In how many ways can the letters of the word 'PERMUTATIONS' be arranged if the
(i) words start with P and end with S and \[\]
(ii) Vowels are all together.\[\]
(iii) There are 4 letters between P and S. \[\]

Answer 1

Hint: We use the formula of arranging $n$ distinct objects as $n!$ and $n$ objects where $m$ objects repeats them by ${{p}_{1}},{{p}_{2}},...,{{p}_{m}}$ times as $\dfrac{n!}{{{p}_{1}}!{{p}_{2}}!...{{p}_{m}}!}$. In part(i) we fix P on first and S on ${{12}^{\text{th}}}$ position and then fill and arrange the rest 10 letters using permutation with repetition formula . In part(iii) We treat the vowels as a single letter and arrange all the letters using permutation with repetition formula. In part(iv) we multiply the number of ways we can place P and S 4 letters apart and the number of ways we can arrange the rest 10 letters. \[\]

Complete step-by-step solution:
We know that $n$ distinct objects can be arranged in particular in $n!$ ways and $n$ objects can be arranged with $m$ objects repeating themselves by ${{p}_{1}},{{p}_{2}},...,{{p}_{m}}$ times in $\dfrac{n!}{{{p}_{1}}!{{p}_{2}}!...{{p}_{m}}!}$ ways. \[\]
 We are given in the question the word ‘PERMUTATIONS’. We see that it has 12 letters and with only the letter T repeating itself by 2 times.
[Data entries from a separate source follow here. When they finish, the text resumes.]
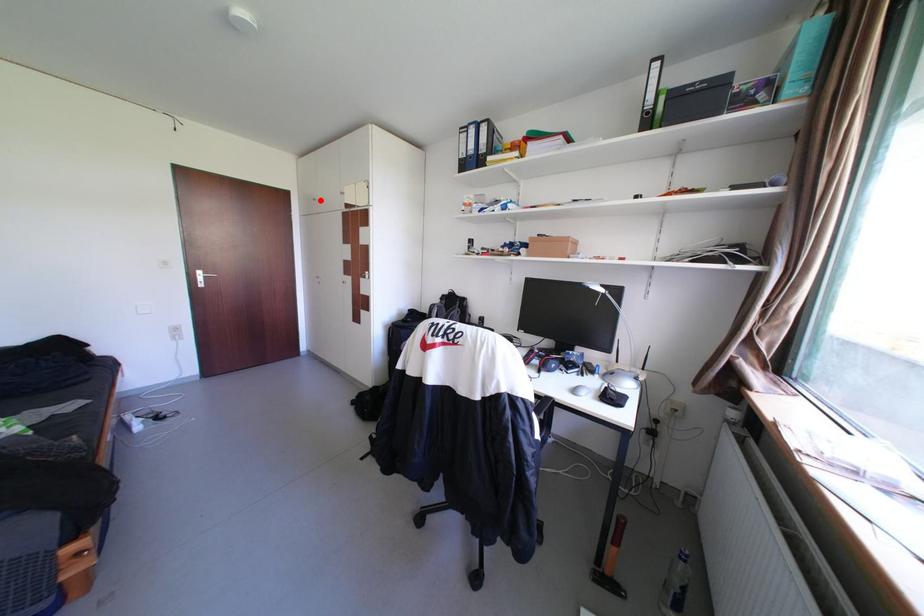
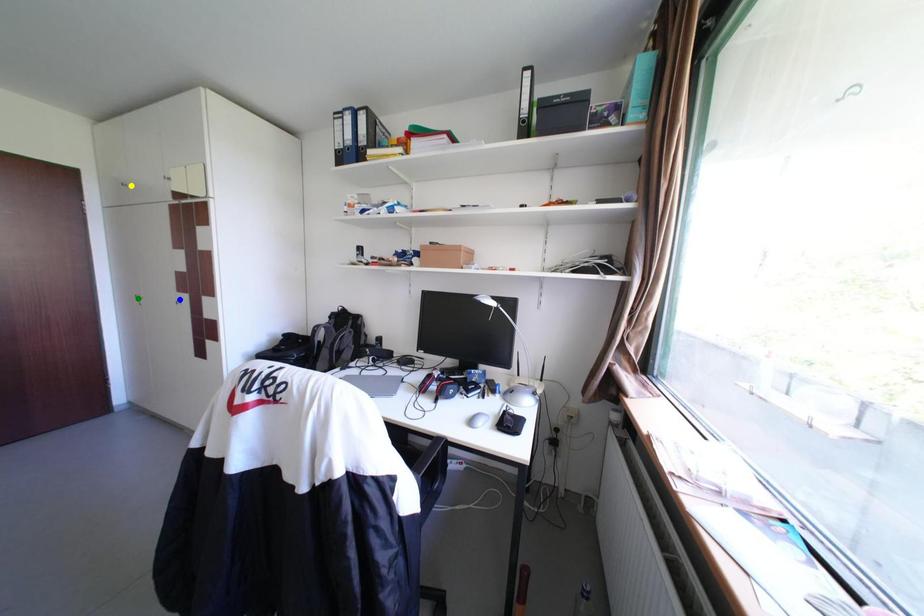
Question: I am providing you with two images of the same scene from different viewpoints. A red point is marked on the first image. You are given multiple points on the second image. In image 2, which mark is for the same physical point as the one in image 1?

Choices:
 (A) yellow point
 (B) blue point
 (C) green point

Answer: (A)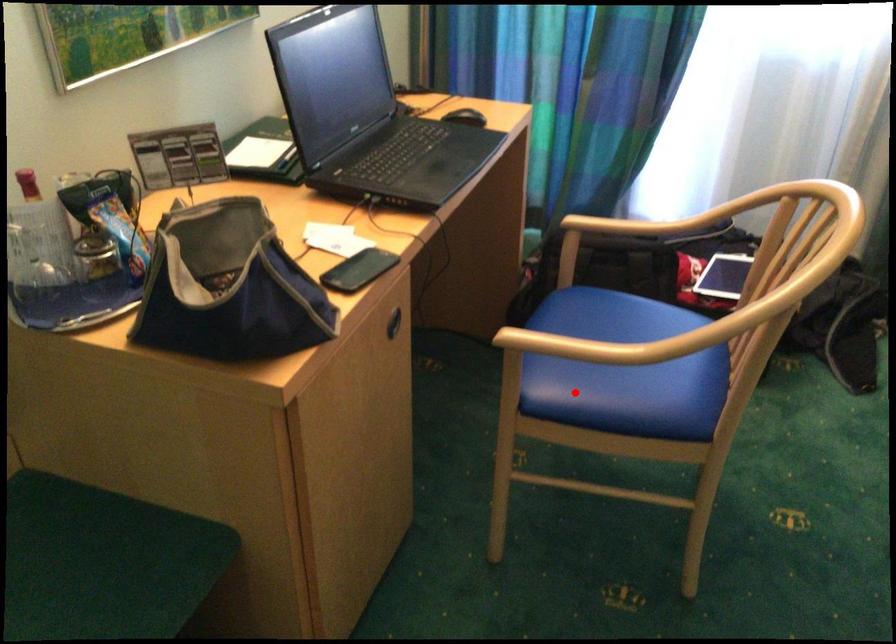
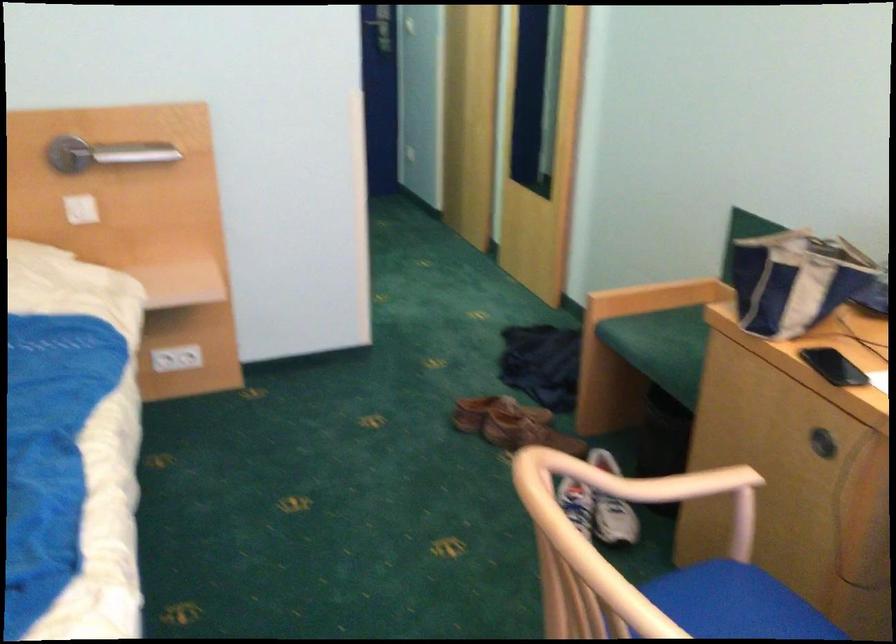
Question: I am providing you with two images of the same scene from different viewpoints. Image1 has a red point marked. In image2, the corresponding 3D location appears at what relative position? Reply with the corresponding letter.

Choices:
 (A) Closer
 (B) Farther

Answer: (A)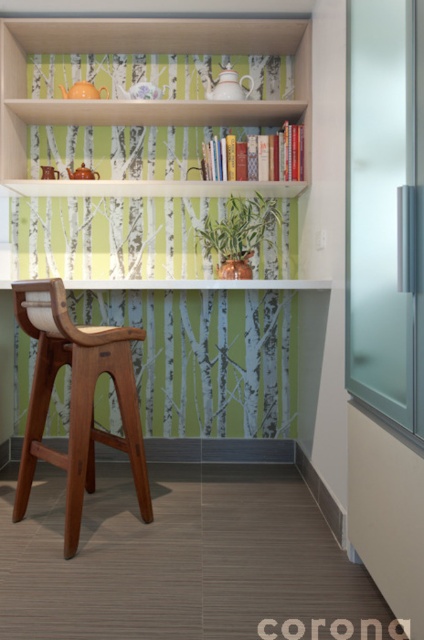
Question: Which point appears closest to the camera in this image?

Choices:
 (A) (298, 106)
 (B) (60, 456)
 (C) (225, 12)

Answer: (B)

Question: Is matte wood bookcase at upper center thinner than mahogany wood chair at center?

Choices:
 (A) no
 (B) yes

Answer: (A)

Question: Considering the real-world distances, which object is farthest from the white wood shelf at upper center?

Choices:
 (A) mahogany wood chair at center
 (B) matte wood bookcase at upper center

Answer: (A)

Question: From the image, what is the correct spatial relationship of matte wood bookcase at upper center in relation to mahogany wood chair at center?

Choices:
 (A) left
 (B) right

Answer: (B)

Question: Is matte wood bookcase at upper center behind mahogany wood chair at center?

Choices:
 (A) yes
 (B) no

Answer: (A)

Question: Which object appears closest to the camera in this image?

Choices:
 (A) mahogany wood chair at center
 (B) white wood shelf at upper center

Answer: (A)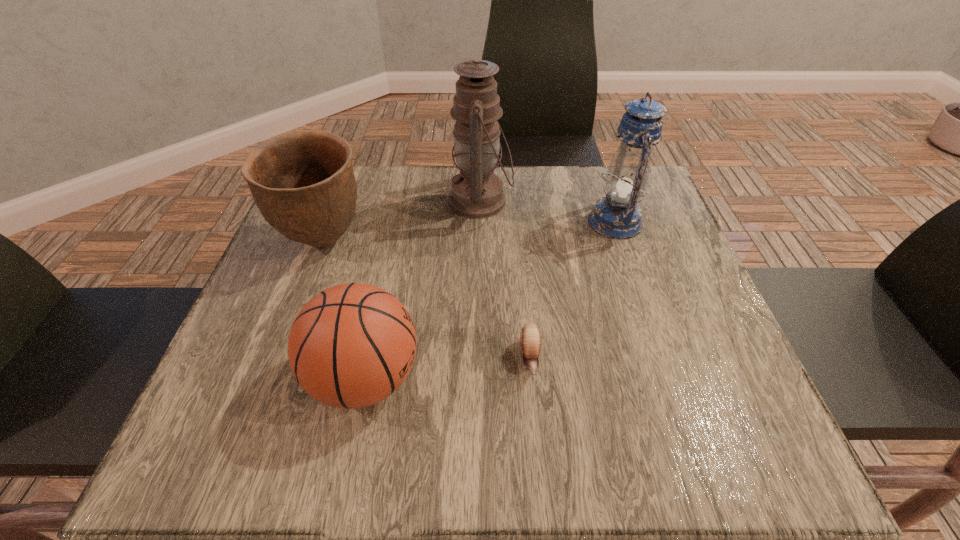
Locate an element on the screen. This screenshot has width=960, height=540. free area in between the pottery and the lantern is located at coordinates (469, 232).

The width and height of the screenshot is (960, 540). I want to click on unoccupied area between the pottery and the rightmost object, so click(469, 232).

Where is `vacant point located between the pottery and the shortest object`? Image resolution: width=960 pixels, height=540 pixels. vacant point located between the pottery and the shortest object is located at coordinates (427, 300).

At what (x,y) coordinates should I click in order to perform the action: click on free point between the basketball and the lantern. Please return your answer as a coordinate pair (x, y). The image size is (960, 540). Looking at the image, I should click on (491, 300).

Identify the location of free area in between the escargot and the pottery. (427, 300).

This screenshot has height=540, width=960. What are the coordinates of `vacant area between the lantern and the pottery` in the screenshot? It's located at (469, 232).

This screenshot has width=960, height=540. Identify the location of free space between the pottery and the escargot. (427, 300).

Point out which object is positioned as the second nearest to the oil lamp. Please provide its 2D coordinates. Your answer should be formatted as a tuple, i.e. [(x, y)], where the tuple contains the x and y coordinates of a point satisfying the conditions above.

[(617, 216)]

Select which object is the second closest to the escargot. Please provide its 2D coordinates. Your answer should be formatted as a tuple, i.e. [(x, y)], where the tuple contains the x and y coordinates of a point satisfying the conditions above.

[(617, 216)]

Image resolution: width=960 pixels, height=540 pixels. I want to click on vacant space that satisfies the following two spatial constraints: 1. on the front-facing side of the lantern; 2. on the front-facing side of the escargot, so click(660, 359).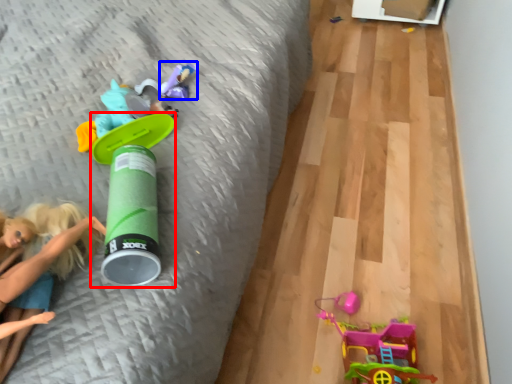
Question: Which point is further to the camera, toy (highlighted by a red box) or toy (highlighted by a blue box)?

Choices:
 (A) toy
 (B) toy

Answer: (B)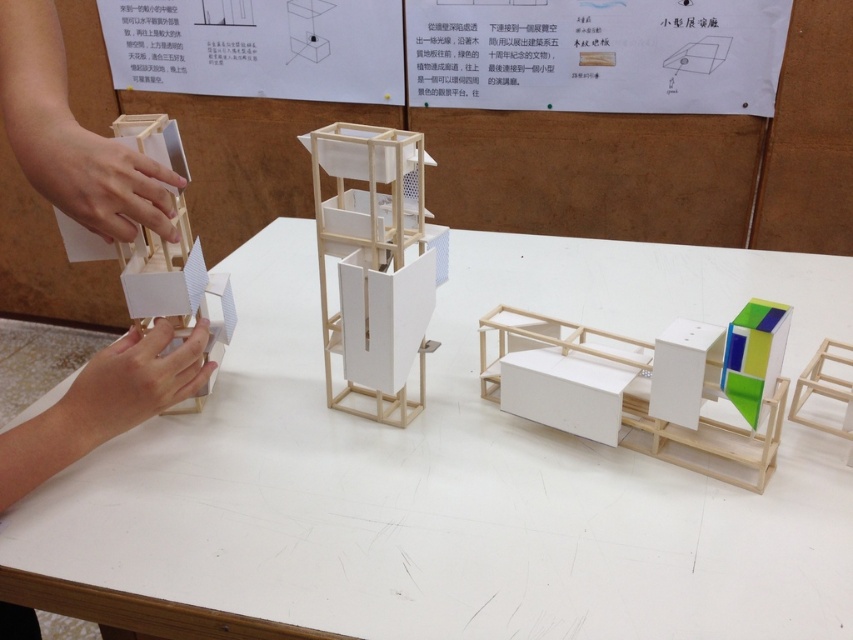
You are standing in front of the white matte table at center and the wooden model at left. Which object is closer to you?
So we have 12 positions to fill up the letters.
\[\begin{matrix}
   \_ & \_ & \_ & \_ & \_ & \_ & \_ & \_ & \_ & \_ & \_ & \_ \\
   1 & 2 & 3 & 4 & 5 & 6 & 7 & 8 & 9 & 10 & 11 & 12 \\
\end{matrix}\]
(i) If the word has to start with P and has to end with S then the position of P is fixed on first position and position S is fixed on ${{12}^{\text{th}}}$ position.
\[\begin{matrix}
   P & \_ & \_ & \_ & \_ & \_ & \_ & \_ & \_ & \_ & \_ & S \\
   1 & 2 & 3 & 4 & 5 & 6 & 7 & 8 & 9 & 10 & 11 & 12 \\
\end{matrix}\]
We can fill the rest 10 letters with only the letter T repeating itself 2 times in 10 positions between them. We use the permutation formula with repetitions and find required number of words with $n=10,{{p}_{1}}=2$ as
\[\dfrac{n!}{{{p}_{1}}!}=\dfrac{10!}{2!}=1814400\]
(ii) The vowels in the word ‘PERMUTATIONS’ are E, U, A, I , O. If the vowels come together then E, U, A, I , O will come together. Let us treat the vowels as a single letter unit EUAIO and the number of letters left is $12-5=7$. So the total number of letters with vowel unit EAIOU is $7+1=8$.
\[\begin{array}{*{20}{c}}
  {[E} &U &A &I &{O]} &\_&\_&\_&\_&\_&\_&\_ \\
  {[1}&1&1&1&{1]}&2&3&4&5&6&7&8
\end{array}\]

We can arrange rest $n=8$ letters with the letter T repeating itself ${{p}_{1}}=2$ times in $\dfrac{n!}{{{p}_{1}}!}=\dfrac{8!}{2!}$ ways but the 5 vowels within the unit can arrange themselves in $5!$. So by the rule of product, the total number of words is,
\[\dfrac{8!}{2!}\times 5!=2419200\]
(iii) If there are 4 letters in between P and S the position of S will be $x+5$ if we fix the position of P as $x$ or the position of P is $x+5$ if we fix position S as $x$ which we show on the table below.\[\]

Position of P	Position of S	Position of S	Position of P
1	6	1	6
2	7	2	7
3	8	3	8
4	9	4	9
5	10	5	10
6	11	6	11
7	12	7	12

So the number of ways we can fix P and S with 4 letter distance is 14.We can fill the rest $n=10$ letters with only the letter T repeating itself ${{p}_{1}}=2$ times in rest 10 positions in $\dfrac{n!}{{{p}_{1}}!}=\dfrac{10!}{2!}$ ways. We use the rule of product and find the required number of words as
\[\dfrac{10!}{21}\times 14=10!\times 7=25401600\]

Note: We note that the positions are fixed here if they would not have we would have consider derangement ${{D}_{n}}=n!\times \sum\limits_{i=0}^{n}{\dfrac{{{\left( -1 \right)}^{n}}}{i!}}$ . We note that in part (iii) we cannot fix the position of P or S on $x=8$ as the position of S or P will be $x+5=8+5=13$ and we do not have 13 positions.